Assim, quando voltamos a juntar grupos, olhamos para a dinâmica, para as divergências e ficamos confusos… chegamos a acreditar que adormecemos e acordámos alguns anos depois sem conseguir entender a lógica da diversidade de ideias e estádios de maturação das opiniões.
Não sabemos como nem porquê, não sabemos o que nasceu primeiro, se o ovo ou a galinha, mas constatamos que tudo mudou e que por mais que tentemos acreditar que ao repormos a “normalidade” voltamos ao passado, nada está a voltar ao ponto de origem.
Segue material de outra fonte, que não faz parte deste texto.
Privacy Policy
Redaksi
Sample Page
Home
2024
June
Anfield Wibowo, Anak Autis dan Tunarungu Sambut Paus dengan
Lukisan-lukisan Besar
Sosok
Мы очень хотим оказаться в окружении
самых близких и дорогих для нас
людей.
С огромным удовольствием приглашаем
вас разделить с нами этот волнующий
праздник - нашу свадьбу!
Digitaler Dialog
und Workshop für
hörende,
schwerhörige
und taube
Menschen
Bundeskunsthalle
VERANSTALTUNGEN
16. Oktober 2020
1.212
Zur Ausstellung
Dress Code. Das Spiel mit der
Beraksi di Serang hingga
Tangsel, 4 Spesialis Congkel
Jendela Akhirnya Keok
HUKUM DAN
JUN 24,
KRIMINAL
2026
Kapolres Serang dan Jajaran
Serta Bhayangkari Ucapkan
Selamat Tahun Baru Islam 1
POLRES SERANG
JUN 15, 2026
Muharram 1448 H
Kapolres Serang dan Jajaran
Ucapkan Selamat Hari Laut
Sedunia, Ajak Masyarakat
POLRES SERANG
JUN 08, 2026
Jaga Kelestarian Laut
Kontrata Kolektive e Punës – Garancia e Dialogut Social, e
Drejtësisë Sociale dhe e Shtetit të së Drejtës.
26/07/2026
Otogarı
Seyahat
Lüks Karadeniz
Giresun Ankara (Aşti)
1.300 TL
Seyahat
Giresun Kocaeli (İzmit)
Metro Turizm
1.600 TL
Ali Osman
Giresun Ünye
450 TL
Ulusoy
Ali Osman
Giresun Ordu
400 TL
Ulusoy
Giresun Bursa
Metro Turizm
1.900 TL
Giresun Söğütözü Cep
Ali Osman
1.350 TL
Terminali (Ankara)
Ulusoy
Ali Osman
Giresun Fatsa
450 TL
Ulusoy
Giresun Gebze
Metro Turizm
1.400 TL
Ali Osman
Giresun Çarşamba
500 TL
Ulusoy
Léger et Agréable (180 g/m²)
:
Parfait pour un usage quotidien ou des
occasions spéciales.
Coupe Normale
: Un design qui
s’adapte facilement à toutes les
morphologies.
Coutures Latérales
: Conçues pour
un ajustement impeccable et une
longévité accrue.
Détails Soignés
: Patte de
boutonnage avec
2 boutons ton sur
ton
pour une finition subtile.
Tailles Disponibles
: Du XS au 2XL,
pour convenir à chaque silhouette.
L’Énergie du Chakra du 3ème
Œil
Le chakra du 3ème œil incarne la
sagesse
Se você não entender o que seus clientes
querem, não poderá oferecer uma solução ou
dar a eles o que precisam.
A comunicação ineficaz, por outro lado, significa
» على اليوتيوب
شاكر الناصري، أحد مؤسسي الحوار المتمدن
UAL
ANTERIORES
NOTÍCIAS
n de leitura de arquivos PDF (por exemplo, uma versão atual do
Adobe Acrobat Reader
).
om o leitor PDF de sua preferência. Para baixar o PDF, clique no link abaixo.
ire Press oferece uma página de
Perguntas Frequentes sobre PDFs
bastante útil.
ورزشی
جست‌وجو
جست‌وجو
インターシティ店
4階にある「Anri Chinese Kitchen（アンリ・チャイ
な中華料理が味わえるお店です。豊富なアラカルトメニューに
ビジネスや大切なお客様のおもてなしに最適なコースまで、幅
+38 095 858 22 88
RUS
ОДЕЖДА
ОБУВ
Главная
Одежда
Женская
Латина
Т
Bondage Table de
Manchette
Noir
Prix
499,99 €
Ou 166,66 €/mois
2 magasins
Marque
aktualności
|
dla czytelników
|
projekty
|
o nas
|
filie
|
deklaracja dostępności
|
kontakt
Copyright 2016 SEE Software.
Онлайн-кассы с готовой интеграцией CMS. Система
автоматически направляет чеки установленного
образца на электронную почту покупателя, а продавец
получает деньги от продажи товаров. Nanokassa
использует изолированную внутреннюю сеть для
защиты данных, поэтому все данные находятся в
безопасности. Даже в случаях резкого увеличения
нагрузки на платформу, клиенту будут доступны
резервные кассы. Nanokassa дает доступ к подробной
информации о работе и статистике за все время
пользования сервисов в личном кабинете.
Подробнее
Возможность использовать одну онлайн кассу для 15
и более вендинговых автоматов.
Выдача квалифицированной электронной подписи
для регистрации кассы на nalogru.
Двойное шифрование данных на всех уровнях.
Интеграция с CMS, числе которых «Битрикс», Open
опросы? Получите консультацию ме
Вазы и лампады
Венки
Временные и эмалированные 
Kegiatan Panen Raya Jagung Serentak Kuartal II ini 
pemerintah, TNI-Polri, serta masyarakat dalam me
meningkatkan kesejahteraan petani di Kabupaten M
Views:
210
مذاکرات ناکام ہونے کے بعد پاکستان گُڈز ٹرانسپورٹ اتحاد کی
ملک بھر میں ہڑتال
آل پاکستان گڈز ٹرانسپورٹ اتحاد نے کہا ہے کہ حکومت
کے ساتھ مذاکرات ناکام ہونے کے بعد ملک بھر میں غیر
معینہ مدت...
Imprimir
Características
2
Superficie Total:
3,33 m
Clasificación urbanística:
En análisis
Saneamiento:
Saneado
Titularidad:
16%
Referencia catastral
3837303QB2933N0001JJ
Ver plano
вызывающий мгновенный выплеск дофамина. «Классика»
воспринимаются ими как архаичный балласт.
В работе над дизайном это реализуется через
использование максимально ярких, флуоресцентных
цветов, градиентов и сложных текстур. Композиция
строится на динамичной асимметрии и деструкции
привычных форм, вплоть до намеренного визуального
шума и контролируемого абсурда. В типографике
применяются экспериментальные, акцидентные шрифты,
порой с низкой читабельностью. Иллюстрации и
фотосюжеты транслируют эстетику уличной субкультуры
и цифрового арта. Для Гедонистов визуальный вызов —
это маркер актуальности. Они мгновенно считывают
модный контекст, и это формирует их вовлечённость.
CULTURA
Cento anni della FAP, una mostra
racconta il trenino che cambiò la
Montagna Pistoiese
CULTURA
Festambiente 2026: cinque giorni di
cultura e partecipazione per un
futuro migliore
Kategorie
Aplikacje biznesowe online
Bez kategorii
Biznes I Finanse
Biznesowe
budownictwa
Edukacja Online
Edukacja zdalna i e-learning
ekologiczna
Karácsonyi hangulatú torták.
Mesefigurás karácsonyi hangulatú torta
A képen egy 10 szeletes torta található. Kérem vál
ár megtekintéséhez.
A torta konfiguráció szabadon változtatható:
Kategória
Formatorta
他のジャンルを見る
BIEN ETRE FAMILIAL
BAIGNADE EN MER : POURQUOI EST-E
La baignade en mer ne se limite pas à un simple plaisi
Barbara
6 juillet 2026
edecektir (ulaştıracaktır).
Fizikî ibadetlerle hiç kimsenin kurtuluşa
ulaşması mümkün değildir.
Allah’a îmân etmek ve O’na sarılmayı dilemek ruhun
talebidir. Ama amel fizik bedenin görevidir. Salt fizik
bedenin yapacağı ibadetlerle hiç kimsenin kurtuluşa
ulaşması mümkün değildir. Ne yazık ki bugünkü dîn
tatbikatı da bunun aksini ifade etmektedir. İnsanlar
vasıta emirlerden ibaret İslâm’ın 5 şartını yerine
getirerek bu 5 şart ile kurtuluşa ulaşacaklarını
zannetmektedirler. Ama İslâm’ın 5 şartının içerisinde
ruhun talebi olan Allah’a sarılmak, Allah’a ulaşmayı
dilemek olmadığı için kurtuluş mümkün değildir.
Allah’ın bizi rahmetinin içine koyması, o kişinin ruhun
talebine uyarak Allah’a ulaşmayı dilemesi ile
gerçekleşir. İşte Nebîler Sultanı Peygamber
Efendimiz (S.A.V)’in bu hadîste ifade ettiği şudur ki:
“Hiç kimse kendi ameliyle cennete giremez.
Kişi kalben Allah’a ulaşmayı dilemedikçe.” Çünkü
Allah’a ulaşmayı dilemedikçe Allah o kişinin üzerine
Tentamos racionalizar com foco em tudo o que já experienciámos, mas verificamos que não há encaixe nos modelos que conhecemos e que as alterações não são uniformes, nem têm um tendencial convergente… para cada pessoa foi uma mudança diferente e uma transformação individualizada.
É este o paradigma da modernidade, um mundo de diversidade com o qual urge saber lidar, ao qual devemos dar espaço e não cair no erro de tentar uniformizar novamente porque já não vai resultar.
Nunca tínhamos sido expostos a uma realidade tão alternativa, nem expectámos um acelerar rápido da tendência, mas da mesma forma que nos soubemos adaptar e transformar para fazer face aos desafios inéditos que o período Covid nos trouxe, é agora tempo de racionalizar a mudança, analisar profundamente os pontos de interferência com as estratégias em vigor e projectar para o futuro as transformações no código “genético” de cada instituição.